Business, International Recoveries Will Shape U.S. Airline Networks
WASHINGTON—U.S. airlines are benefiting from strong leisure demand during the traditionally busy peak summer season, but for many the final steps to a sustained recovery—business and international traffic upticks—could be difficult.
That is the conclusion from a new Swelbar-Zhong Consultancy analysis that projects 87% of the gap between projected 2021 U.S. carrier passenger totals and 2019’s figure is lost business and international traffic.
The analysis projects that U.S airlines will carry 62% of their 2019 passenger totals in 2021. Within that percentage is 90% of 2019’s leisure traffic, and 20% of business traffic. Getting the rest of it back—particularly the international component that contributes to both business and leisure—will not happen overnight, the firm says.
“Meaningful business traffic recovery is expected to commence in 2022 when conferences, conventions, and face-to-face visits can be planned without concerns,” the analysis says. “International travel is governed by so many entities it is hard to see any sort of a recovery until the summer of 2022. However, it will be less than a full recovery.”
The steep climb that remains to reach pre-downturn demand will be hardest on full-service carriers, for obvious reasons—their exposure to business and transborder traffic is higher than that of, say, Southwest Airlines. The Dallas-based carrier’s percentage of international passengers was about 2% heading into the downturn. The so-called U.S. Big Three, on the other hand, counted on International traffic of between 14-19% of their passengers. United Airlines topped the list at 19%, followed by American Airlines at 16% and Delta Air Lines at 14%.
Among the potential ramifications will be changes to how airlines rebuild their networks. Carriers such as Southwest and Alaska Airlines, which carried 95% domestic passengers, rely far less on international feed to make routes work. But for hub-and-spoke carriers, this feed is integral to building and sustaining a broad, profitable network.
“From a revenue perspective, the inability to offer service at any meaningful level to Europe, Asia, and Oceania for the Big Three is not only a negative in terms of international service, but stands in the way of building respective domestic networks at hubs and gateways,” the analysis says. “If there is no international service to feed traffic to, then historic domestic traffic carried would not be sufficient to offer the same level of service offered in 2019.”
For airports of all sizes, recovery of both domestic business and all forms of international traffic is equally important.
The percentage and pace of domestic business-travel recovery will help determine which spokes return in legacy carriers’ hub-and-spoke networks. Swelbar-Zhong puts the 2019 U.S. domestic leisure/business passenger split at 60%-40%. Smaller airports rely much more on business, with small hubs generating 45% of pre-downturn traffic from business travel; the non-hub figure was even higher, at 52%.
Large hubs with significant international feed have the most to gain from a global recovery. Examples abound: Atlanta Hartsfield Jackson International’s trans-border passenger count was down 72% through the first five months of 2021 compared to 2019, while Miami International was down 60%.

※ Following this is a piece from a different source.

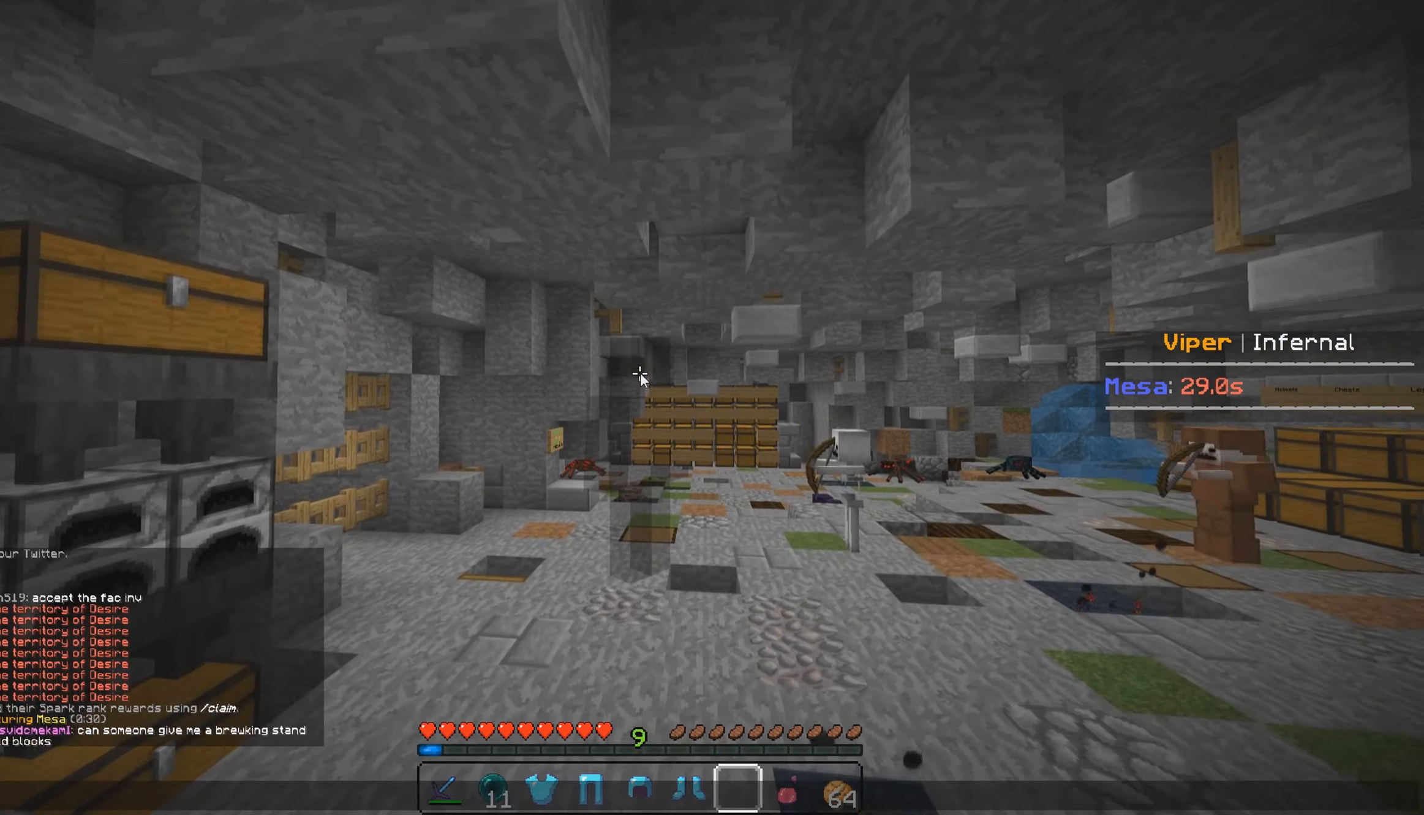
{"keys": [], "mouse": [], "events": []}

Both airports are among those benefitting from one of the few strong international markets—short-haul flights to Latin America.
“It’s really the tale of two markets,” Delta Air Lines President Glen Hauenstein says. “One is the [combination of] close-in U.S. point of origin leisure market as well as Mexico business. Both of these are actually exceeding 2019 levels.”
Long-haul flights to the region, like the rest of international, is struggling due to a combination of COVID-19 outbreaks and related travel restrictions.
“We’re seeing a U.S.-based demand recovery to the open countries” in Europe, Hauenstein says, citing U.S. government restrictions on incoming passengers as a deterrent for European travelers coming west.
“While we know international demand recovery will be very choppy and uneven, we’re seeing strong bookings to Europe when countries open their borders,” Delta CEO Ed Bastian says.
Pacific markets will likely be “the laggard” due to lower vaccination rates and related travel restrictions, Hauenstein says.
“We really don’t see any impetus for that to be lifted,” he adds. “I think we’re looking at a 2022 [time frame] as the earliest significant recovery in the Pacific.”
While international demand will be largely dependent on restrictions, Delta does not see companies cutting back on travel compared to their pre-downturn patterns. A recent survey of its corporate customers found 57% anticipated returning to 2019 travel levels by 2023 at the latest. Only 5% said they do not anticipate going back to pre-pandemic travel budgets.
The remaining 43% are not sure. How they proceed will be crucial to the recovery of U.S. full-service carriers, and Delta is confident in the outcome.
“There’s enormous pent-up energy and demand for travel,” Bastian says.